The baby's father, David M.R., was released after serving a 15-year sentence. He was one of the perpetrators of the murder of Hugo Sáez, a 27-year-old resident of Cullera. The crime, which shocked the Valencian Community, occurred on May 20, 2008.
According to the trial, the victim went to David's home to sell him cocaine. Carlos S., another regular consumer, was also present. At one point, both attacked Hugo with extreme violence. First, they hit him with a blunt object, then stabbed him to death. The autopsy revealed 44 wounds distributed all over the body, including fatal injuries to the neck that severed the carotid artery.
After the crime, the attackers wrapped the body in a sheet, tied it with adhesive tape, and transported it in a borrowed van. On the left bank of the Júcar River, downstream from the Cullera weir, they threw the body into the water with a butane cylinder tied to the feet to prevent it from floating.
However, the plan failed. A friend of the victim walking in the area saw the cylinder and, pulling the rope, discovered the body. The Provincial Court of Valencia sentenced Maje's baby's father and his accomplice to 15 years in prison for homicide with the aggravating factor of abuse of superiority.
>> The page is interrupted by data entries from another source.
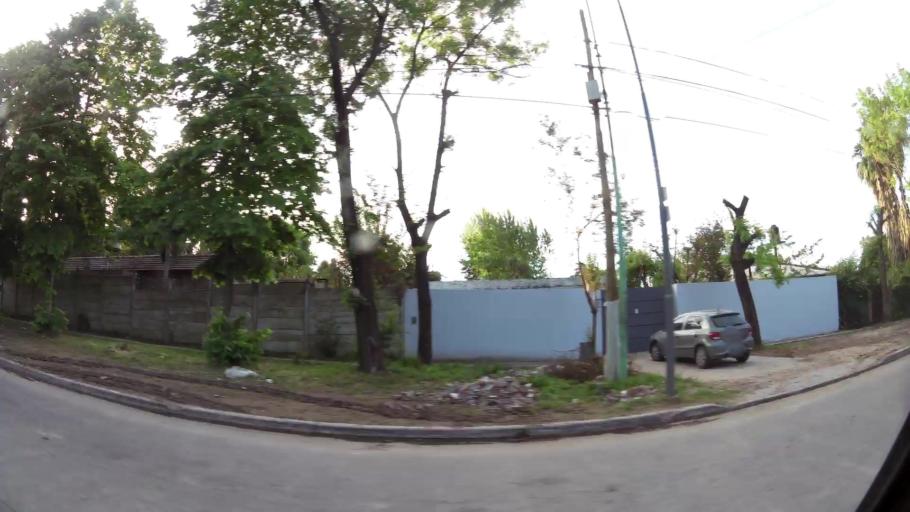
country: AR
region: Buenos Aires
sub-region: Partido de Quilmes
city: Quilmes
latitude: -34.7957
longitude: -58.1944
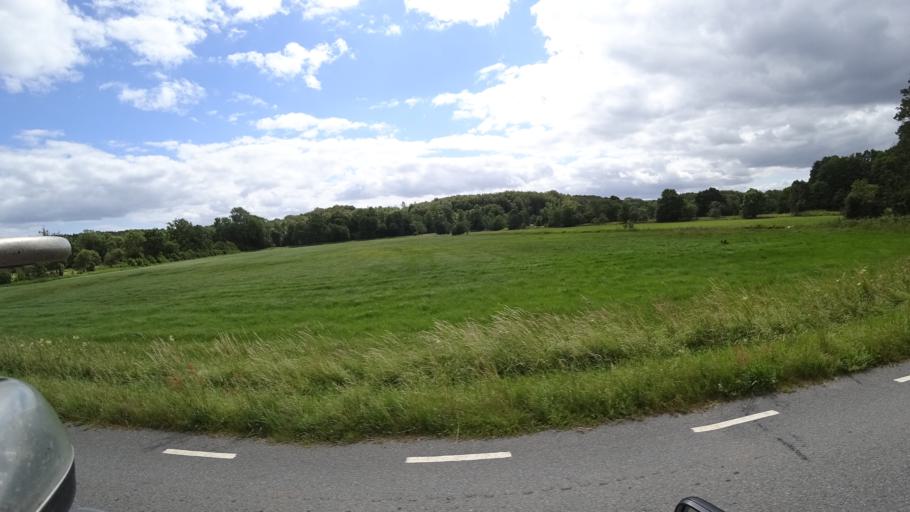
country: SE
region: Skane
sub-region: Kristianstads Kommun
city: Degeberga
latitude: 55.7280
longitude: 14.0705
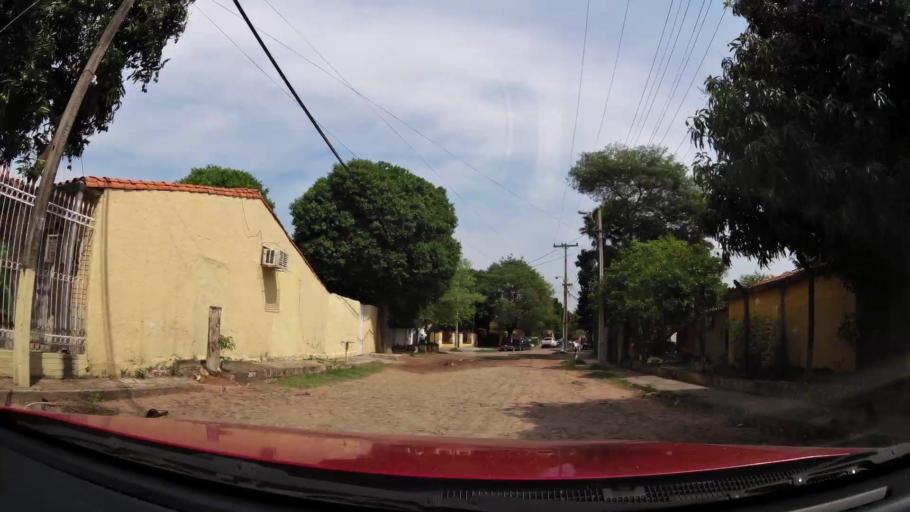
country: PY
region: Asuncion
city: Asuncion
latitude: -25.2611
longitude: -57.5836
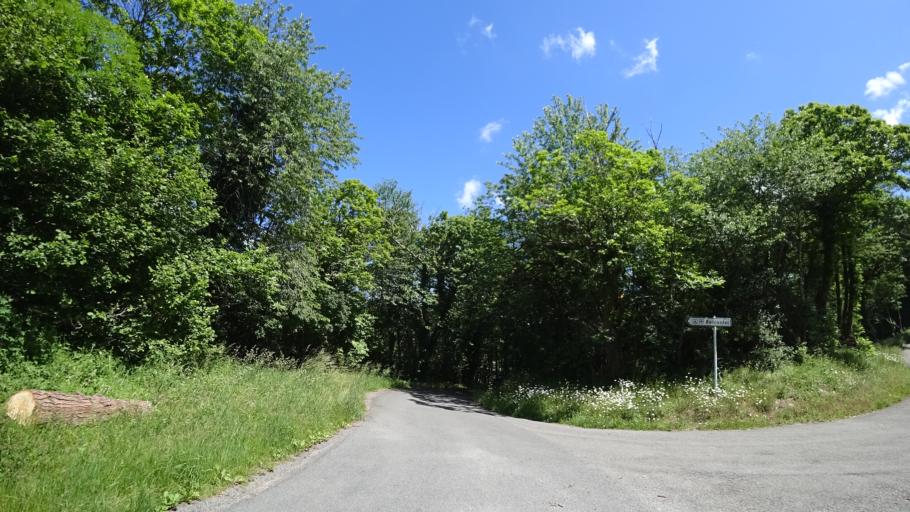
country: FR
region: Midi-Pyrenees
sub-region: Departement de l'Aveyron
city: Colombies
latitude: 44.3846
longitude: 2.3337
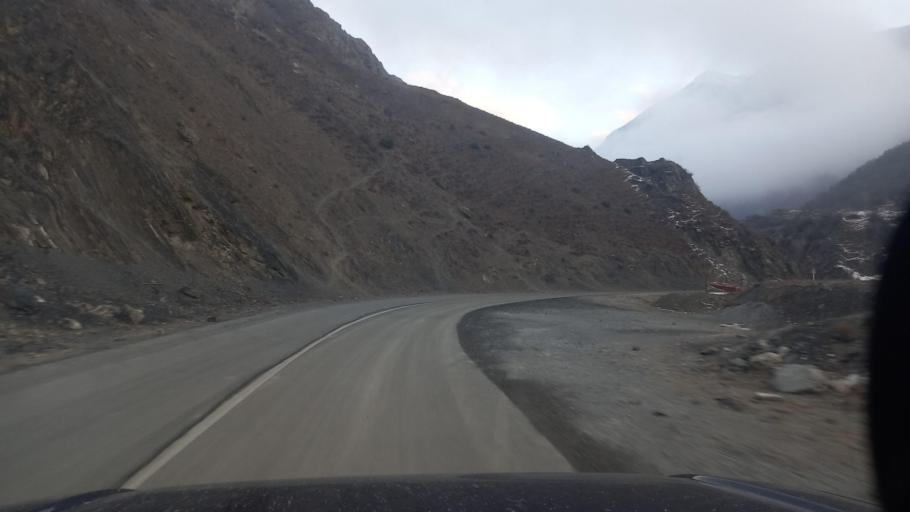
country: RU
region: Ingushetiya
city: Dzhayrakh
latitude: 42.8011
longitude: 44.7580
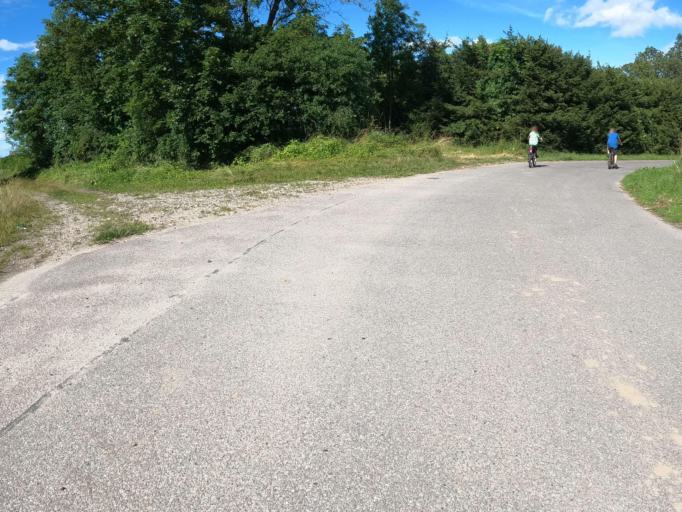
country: PL
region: West Pomeranian Voivodeship
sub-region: Powiat bialogardzki
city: Karlino
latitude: 53.9825
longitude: 15.8631
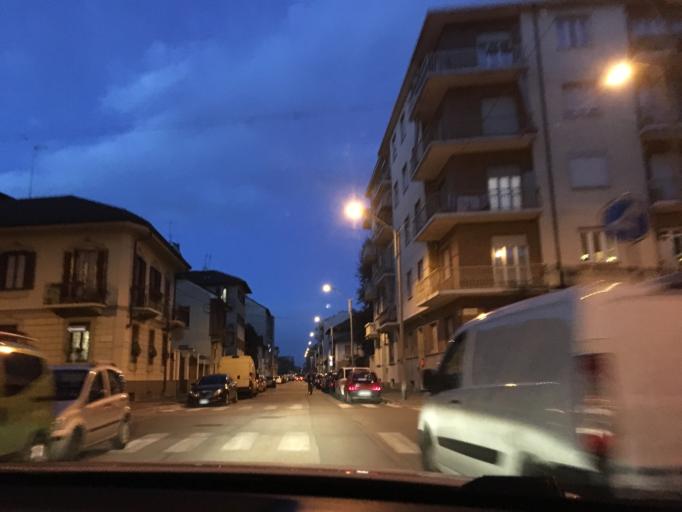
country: IT
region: Piedmont
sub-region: Provincia di Torino
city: Lesna
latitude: 45.0488
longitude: 7.6439
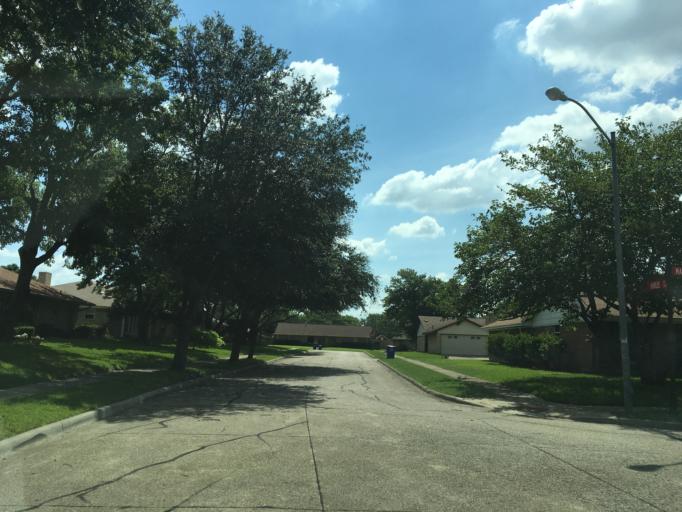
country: US
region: Texas
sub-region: Dallas County
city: Farmers Branch
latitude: 32.9266
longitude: -96.8750
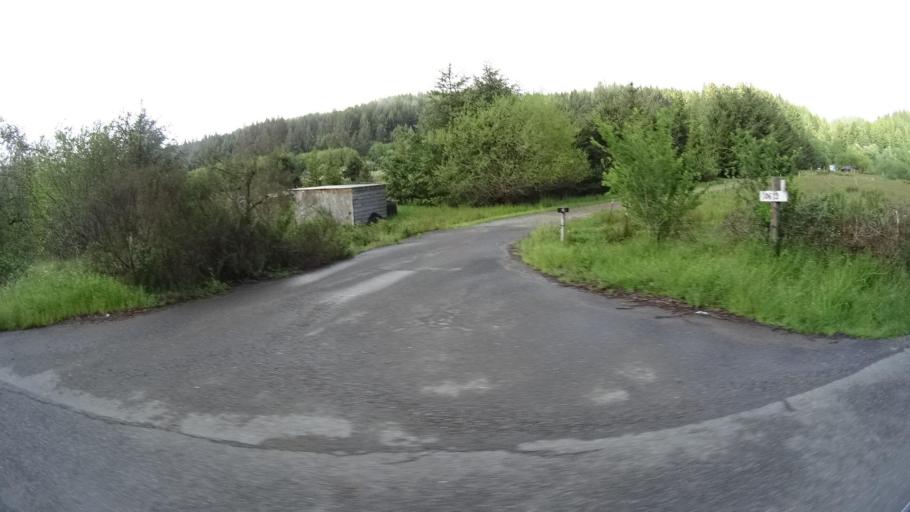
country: US
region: California
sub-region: Humboldt County
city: Blue Lake
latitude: 40.8862
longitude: -124.0331
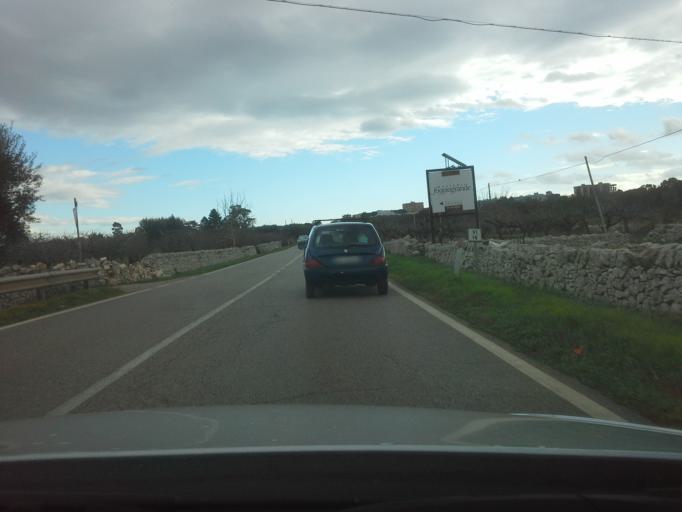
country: IT
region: Apulia
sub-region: Provincia di Bari
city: Putignano
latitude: 40.8737
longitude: 17.0793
The Mothers' Unit of Fontcalent
The facilities of the Irene Villa Mothers' Unit, inaugurated in 2020, currently house more than fifteen inmates and ten children, according to the latest data provided by Penitentiary Institutions. There, Maje will serve her sentence until the child turns three.
The innovative unit, the fourth in Spain, is organized in a single two-story building that houses a residential area composed of 32 rooms. Among them, one is adapted for people with reduced mobility and two are double, specifically designed for a pregnant woman and another mother living with her child.

Each room offers 22 square meters distributed in a small living-dining room, kitchen area, bedroom, and private bathroom. The space is equipped to promote coexistence between inmates and their children in an environment as non-institutional as possible. In addition to furniture adapted to different childhood stages, the unit has play areas, classrooms, workshops for children, as well as areas for health care, social assistance, and administration.
In the Alicante prison, 'the Black Widow of Patraix' lives much closer to her family, who still reside in Novelda. Her parents, Antonio and María Dolores, visit her weekly, as confirmed by locals a week ago. "She is doing well, facing life as she can," Maje's mother briefly assessed a week ago. The child she lives with in the Mothers' Unit will turn two next July.